But even here she looks underneath and beyond Reagan to explain why citizens were so eager to throw our principled democratic baby into the ashcan. She does not spare Lyndon Johnson, Bill Clinton or Al Gore, particularly over the trend to bloated and corrupt privatization. Even today citizens look the other way at Croatian and Afghan ditch-diggers and meal providers. Privatization almost by definition means we are paying someone big money to do dirty things in our name, yet American taxpayers still don’t grasp the waste in treasure, reputation and soul in sparing “real Americans” from supply lines and mess-hall KP.
Wait! Is Maddow saying we have lost our way but can still restore the real America, and the solutions have little to do with the partisan ferocity that keeps her and cable news flourishing? Frankly, yes.
It is the lingering paradox. We still don’t know how easily we have shredded the safeguards, the checks and balances, we still don’t fathom the hidden price of neglect and indifference. Gently, humorously and surgically, she’s trying to wake us up – and it’s much deeper than reducing our defense budget.
“Drift” right now is going through all the suspicious promotional huzzahs of our celebrity age – New York Times best seller devotion, praise from Leno and other talking heads, endless publicity tours, all the stuff that gains media attention while raising skepticism about temporal flightiness.
The book is better than that. It is not a quick read to forget, like a pop song flourish or a Donald Trump punchline. It’s bright, requires mulling, moments to put it down and think. There are chapters to revisit that transcend our current partisan cable wars and jingoism (hear that, Roger?). Keep it handy.

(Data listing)
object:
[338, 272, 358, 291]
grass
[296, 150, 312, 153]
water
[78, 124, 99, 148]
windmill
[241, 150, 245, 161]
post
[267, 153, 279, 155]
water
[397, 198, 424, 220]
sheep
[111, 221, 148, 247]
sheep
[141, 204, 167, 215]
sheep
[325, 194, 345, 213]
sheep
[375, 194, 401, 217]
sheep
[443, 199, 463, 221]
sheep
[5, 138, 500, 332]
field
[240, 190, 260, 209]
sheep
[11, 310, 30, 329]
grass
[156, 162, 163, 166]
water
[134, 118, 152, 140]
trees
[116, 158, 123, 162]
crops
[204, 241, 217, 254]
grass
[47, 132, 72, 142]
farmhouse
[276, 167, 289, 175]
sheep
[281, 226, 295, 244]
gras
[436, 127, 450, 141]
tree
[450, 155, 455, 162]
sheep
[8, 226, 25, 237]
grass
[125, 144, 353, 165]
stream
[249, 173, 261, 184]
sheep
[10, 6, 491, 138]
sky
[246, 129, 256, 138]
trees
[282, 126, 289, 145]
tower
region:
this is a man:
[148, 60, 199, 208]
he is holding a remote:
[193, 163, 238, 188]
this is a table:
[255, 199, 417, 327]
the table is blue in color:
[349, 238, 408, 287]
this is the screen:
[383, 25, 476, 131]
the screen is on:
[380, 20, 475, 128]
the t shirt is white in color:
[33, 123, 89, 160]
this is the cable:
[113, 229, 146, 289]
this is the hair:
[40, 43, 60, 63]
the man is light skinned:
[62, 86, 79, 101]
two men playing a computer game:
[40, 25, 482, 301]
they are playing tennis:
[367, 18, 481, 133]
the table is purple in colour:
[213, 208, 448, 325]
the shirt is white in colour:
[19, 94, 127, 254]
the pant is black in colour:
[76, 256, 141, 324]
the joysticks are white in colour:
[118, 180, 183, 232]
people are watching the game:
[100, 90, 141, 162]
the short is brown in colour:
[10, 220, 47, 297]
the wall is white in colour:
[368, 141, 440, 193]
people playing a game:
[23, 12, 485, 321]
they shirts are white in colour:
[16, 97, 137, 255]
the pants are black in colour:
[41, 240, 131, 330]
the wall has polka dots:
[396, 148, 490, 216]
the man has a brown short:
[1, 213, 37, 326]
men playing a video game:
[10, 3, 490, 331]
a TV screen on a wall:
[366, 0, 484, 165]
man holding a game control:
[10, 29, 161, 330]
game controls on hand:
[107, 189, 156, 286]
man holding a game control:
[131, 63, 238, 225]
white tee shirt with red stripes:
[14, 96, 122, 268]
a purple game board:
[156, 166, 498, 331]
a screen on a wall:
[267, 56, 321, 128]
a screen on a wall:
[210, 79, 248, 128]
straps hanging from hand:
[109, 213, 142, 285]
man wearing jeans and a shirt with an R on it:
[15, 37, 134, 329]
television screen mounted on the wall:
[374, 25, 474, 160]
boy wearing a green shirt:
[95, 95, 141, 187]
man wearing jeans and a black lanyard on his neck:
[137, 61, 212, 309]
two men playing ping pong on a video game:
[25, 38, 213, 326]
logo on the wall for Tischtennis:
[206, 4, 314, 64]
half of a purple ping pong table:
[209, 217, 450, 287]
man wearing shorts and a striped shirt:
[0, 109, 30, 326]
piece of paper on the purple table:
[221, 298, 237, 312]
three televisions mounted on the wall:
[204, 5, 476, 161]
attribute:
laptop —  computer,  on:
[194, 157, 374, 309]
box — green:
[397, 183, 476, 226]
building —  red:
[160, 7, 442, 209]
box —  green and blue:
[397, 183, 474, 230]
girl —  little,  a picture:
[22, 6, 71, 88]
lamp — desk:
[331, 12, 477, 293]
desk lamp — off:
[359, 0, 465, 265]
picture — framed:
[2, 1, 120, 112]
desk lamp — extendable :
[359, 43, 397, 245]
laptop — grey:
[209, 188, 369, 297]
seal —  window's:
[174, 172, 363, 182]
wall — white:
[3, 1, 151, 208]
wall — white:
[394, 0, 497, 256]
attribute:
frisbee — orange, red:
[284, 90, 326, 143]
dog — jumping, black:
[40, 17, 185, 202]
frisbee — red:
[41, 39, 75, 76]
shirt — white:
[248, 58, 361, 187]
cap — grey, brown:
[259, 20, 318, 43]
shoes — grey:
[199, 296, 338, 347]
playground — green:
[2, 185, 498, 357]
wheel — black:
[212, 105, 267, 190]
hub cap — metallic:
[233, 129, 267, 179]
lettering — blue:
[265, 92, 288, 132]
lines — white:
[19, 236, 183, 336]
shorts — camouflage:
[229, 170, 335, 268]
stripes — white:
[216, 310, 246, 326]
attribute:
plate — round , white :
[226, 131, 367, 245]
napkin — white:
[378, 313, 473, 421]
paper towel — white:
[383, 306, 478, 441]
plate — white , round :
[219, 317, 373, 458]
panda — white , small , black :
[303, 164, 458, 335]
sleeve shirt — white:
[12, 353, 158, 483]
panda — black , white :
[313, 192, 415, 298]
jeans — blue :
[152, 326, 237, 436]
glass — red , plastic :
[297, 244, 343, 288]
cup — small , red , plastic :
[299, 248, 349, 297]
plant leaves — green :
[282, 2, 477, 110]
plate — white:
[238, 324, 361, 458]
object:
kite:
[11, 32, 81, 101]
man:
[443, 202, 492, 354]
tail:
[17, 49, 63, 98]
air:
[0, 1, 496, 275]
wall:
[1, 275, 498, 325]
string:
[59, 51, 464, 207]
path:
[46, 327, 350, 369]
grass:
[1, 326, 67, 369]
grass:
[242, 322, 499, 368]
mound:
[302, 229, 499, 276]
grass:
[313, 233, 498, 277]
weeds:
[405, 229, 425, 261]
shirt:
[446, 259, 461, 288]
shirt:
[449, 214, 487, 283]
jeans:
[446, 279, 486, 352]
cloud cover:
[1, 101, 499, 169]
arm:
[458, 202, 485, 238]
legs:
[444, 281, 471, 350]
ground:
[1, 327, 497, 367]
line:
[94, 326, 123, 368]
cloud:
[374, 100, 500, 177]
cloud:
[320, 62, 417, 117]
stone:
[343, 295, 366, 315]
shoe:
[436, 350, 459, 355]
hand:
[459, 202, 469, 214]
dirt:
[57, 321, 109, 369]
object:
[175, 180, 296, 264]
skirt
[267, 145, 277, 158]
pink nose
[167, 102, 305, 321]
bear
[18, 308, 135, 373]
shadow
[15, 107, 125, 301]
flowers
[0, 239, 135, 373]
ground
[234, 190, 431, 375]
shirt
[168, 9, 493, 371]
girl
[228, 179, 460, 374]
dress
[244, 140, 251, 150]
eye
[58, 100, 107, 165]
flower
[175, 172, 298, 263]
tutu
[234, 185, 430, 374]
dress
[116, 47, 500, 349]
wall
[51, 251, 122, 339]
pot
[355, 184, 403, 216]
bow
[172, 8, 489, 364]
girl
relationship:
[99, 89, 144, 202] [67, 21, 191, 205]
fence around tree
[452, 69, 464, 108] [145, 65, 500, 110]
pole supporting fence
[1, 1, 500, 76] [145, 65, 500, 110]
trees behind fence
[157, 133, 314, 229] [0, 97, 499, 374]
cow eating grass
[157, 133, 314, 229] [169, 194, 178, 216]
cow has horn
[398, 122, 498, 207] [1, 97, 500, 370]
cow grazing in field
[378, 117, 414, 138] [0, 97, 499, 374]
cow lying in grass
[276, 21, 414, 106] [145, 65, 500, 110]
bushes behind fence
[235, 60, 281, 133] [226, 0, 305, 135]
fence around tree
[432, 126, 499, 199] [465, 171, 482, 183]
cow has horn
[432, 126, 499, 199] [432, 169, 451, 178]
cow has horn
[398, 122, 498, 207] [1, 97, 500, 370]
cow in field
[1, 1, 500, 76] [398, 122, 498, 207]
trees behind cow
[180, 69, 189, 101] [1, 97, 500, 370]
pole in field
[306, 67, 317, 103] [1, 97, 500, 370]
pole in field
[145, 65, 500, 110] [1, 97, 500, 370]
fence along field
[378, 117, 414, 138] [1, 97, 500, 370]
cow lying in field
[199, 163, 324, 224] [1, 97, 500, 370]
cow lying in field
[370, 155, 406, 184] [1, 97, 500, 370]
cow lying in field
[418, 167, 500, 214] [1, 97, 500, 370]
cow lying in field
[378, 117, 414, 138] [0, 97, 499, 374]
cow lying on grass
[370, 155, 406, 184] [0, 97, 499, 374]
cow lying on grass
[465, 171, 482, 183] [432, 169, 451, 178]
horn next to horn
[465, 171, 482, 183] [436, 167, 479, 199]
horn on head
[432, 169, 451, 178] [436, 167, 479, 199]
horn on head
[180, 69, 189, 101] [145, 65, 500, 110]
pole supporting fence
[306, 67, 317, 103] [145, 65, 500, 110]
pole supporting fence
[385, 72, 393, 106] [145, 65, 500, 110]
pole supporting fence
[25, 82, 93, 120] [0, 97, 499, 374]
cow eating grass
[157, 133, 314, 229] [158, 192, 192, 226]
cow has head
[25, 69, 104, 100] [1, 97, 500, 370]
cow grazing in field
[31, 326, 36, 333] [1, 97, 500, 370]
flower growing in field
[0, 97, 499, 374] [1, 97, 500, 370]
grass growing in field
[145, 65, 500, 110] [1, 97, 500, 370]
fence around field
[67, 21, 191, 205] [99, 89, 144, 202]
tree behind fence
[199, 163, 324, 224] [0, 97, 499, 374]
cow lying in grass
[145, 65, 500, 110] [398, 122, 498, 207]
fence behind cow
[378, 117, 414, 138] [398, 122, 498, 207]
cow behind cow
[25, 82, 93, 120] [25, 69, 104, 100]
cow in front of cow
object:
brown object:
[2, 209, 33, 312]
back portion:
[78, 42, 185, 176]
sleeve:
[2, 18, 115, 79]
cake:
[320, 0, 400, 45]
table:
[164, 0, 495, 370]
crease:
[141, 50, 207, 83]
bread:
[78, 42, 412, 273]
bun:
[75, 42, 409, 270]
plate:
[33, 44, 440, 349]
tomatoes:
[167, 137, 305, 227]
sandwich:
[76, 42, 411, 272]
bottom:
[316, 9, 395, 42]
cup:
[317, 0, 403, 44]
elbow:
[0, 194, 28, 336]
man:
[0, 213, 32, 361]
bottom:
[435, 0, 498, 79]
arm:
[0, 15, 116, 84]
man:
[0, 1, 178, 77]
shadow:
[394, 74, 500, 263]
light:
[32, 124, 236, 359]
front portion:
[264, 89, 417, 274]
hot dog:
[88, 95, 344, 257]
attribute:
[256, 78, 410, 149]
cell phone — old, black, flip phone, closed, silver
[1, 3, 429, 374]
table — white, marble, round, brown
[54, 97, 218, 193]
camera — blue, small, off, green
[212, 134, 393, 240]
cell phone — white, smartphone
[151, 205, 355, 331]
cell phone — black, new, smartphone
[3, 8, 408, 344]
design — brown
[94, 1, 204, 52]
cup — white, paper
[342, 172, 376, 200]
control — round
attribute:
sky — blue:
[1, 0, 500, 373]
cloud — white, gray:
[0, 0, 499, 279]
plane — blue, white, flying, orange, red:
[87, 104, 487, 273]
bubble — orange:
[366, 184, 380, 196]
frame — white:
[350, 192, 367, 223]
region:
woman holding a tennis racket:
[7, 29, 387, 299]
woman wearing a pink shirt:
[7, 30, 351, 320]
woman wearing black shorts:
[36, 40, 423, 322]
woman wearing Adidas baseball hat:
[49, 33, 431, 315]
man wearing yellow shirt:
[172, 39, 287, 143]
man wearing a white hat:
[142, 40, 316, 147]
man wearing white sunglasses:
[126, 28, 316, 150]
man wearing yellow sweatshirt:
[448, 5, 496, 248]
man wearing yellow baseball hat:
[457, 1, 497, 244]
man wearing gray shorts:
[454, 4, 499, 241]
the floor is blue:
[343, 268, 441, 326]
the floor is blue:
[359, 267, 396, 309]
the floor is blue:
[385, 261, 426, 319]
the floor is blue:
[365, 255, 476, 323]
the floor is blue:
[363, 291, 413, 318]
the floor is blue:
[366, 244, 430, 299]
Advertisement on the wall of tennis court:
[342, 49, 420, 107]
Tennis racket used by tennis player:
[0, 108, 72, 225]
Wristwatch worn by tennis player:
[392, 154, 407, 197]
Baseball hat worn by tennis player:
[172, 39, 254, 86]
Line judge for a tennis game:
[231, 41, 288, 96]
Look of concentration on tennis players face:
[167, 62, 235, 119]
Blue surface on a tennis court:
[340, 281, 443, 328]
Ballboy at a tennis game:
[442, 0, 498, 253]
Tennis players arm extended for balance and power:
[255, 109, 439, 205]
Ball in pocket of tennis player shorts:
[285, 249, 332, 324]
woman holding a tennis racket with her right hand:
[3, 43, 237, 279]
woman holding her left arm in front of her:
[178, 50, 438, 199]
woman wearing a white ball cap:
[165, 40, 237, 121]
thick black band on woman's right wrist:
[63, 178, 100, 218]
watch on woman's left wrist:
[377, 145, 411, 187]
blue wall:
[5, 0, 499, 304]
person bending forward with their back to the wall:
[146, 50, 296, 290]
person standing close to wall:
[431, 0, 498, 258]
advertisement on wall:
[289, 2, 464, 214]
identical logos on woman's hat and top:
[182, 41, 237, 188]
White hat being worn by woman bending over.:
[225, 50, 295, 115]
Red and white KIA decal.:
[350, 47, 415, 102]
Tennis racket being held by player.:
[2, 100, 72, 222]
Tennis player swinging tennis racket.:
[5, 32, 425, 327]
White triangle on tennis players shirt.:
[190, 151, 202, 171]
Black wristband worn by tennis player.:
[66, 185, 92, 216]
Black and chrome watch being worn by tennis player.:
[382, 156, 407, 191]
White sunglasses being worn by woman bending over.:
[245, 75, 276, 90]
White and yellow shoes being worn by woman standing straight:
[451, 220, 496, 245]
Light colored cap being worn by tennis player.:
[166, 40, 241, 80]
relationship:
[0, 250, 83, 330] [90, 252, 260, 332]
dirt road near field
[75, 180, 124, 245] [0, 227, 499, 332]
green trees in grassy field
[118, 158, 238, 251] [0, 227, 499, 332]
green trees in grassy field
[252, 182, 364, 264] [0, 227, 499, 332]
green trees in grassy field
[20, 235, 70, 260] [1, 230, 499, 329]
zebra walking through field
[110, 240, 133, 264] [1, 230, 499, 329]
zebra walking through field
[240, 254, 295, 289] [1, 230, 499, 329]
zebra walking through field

WORK INSTRUCTIONS:
(a) Reproduce the passage about Maddow's book word for word, in full.
(b) In the listing, write out everything from the line containing "[116, 158, 123, 162]" down to the line containing "[15, 37, 134, 329]", both of those lines included, and nothing else.
The listing is unrelated to the passage about Maddow's book.

RESULTS BY TASK:
(a)
But even here she looks underneath and beyond Reagan to explain why citizens were so eager to throw our principled democratic baby into the ashcan. She does not spare Lyndon Johnson, Bill Clinton or Al Gore, particularly over the trend to bloated and corrupt privatization. Even today citizens look the other way at Croatian and Afghan ditch-diggers and meal providers. Privatization almost by definition means we are paying someone big money to do dirty things in our name, yet American taxpayers still don’t grasp the waste in treasure, reputation and soul in sparing “real Americans” from supply lines and mess-hall KP.
Wait! Is Maddow saying we have lost our way but can still restore the real America, and the solutions have little to do with the partisan ferocity that keeps her and cable news flourishing? Frankly, yes.
It is the lingering paradox. We still don’t know how easily we have shredded the safeguards, the checks and balances, we still don’t fathom the hidden price of neglect and indifference. Gently, humorously and surgically, she’s trying to wake us up – and it’s much deeper than reducing our defense budget.
“Drift” right now is going through all the suspicious promotional huzzahs of our celebrity age – New York Times best seller devotion, praise from Leno and other talking heads, endless publicity tours, all the stuff that gains media attention while raising skepticism about temporal flightiness.
The book is better than that. It is not a quick read to forget, like a pop song flourish or a Donald Trump punchline. It’s bright, requires mulling, moments to put it down and think. There are chapters to revisit that transcend our current partisan cable wars and jingoism (hear that, Roger?). Keep it handy.

(b)
[116, 158, 123, 162]
crops
[204, 241, 217, 254]
grass
[47, 132, 72, 142]
farmhouse
[276, 167, 289, 175]
sheep
[281, 226, 295, 244]
gras
[436, 127, 450, 141]
tree
[450, 155, 455, 162]
sheep
[8, 226, 25, 237]
grass
[125, 144, 353, 165]
stream
[249, 173, 261, 184]
sheep
[10, 6, 491, 138]
sky
[246, 129, 256, 138]
trees
[282, 126, 289, 145]
tower
region:
this is a man:
[148, 60, 199, 208]
he is holding a remote:
[193, 163, 238, 188]
this is a table:
[255, 199, 417, 327]
the table is blue in color:
[349, 238, 408, 287]
this is the screen:
[383, 25, 476, 131]
the screen is on:
[380, 20, 475, 128]
the t shirt is white in color:
[33, 123, 89, 160]
this is the cable:
[113, 229, 146, 289]
this is the hair:
[40, 43, 60, 63]
the man is light skinned:
[62, 86, 79, 101]
two men playing a computer game:
[40, 25, 482, 301]
they are playing tennis:
[367, 18, 481, 133]
the table is purple in colour:
[213, 208, 448, 325]
the shirt is white in colour:
[19, 94, 127, 254]
the pant is black in colour:
[76, 256, 141, 324]
the joysticks are white in colour:
[118, 180, 183, 232]
people are watching the game:
[100, 90, 141, 162]
the short is brown in colour:
[10, 220, 47, 297]
the wall is white in colour:
[368, 141, 440, 193]
people playing a game:
[23, 12, 485, 321]
they shirts are white in colour:
[16, 97, 137, 255]
the pants are black in colour:
[41, 240, 131, 330]
the wall has polka dots:
[396, 148, 490, 216]
the man has a brown short:
[1, 213, 37, 326]
men playing a video game:
[10, 3, 490, 331]
a TV screen on a wall:
[366, 0, 484, 165]
man holding a game control:
[10, 29, 161, 330]
game controls on hand:
[107, 189, 156, 286]
man holding a game control:
[131, 63, 238, 225]
white tee shirt with red stripes:
[14, 96, 122, 268]
a purple game board:
[156, 166, 498, 331]
a screen on a wall:
[267, 56, 321, 128]
a screen on a wall:
[210, 79, 248, 128]
straps hanging from hand:
[109, 213, 142, 285]
man wearing jeans and a shirt with an R on it:
[15, 37, 134, 329]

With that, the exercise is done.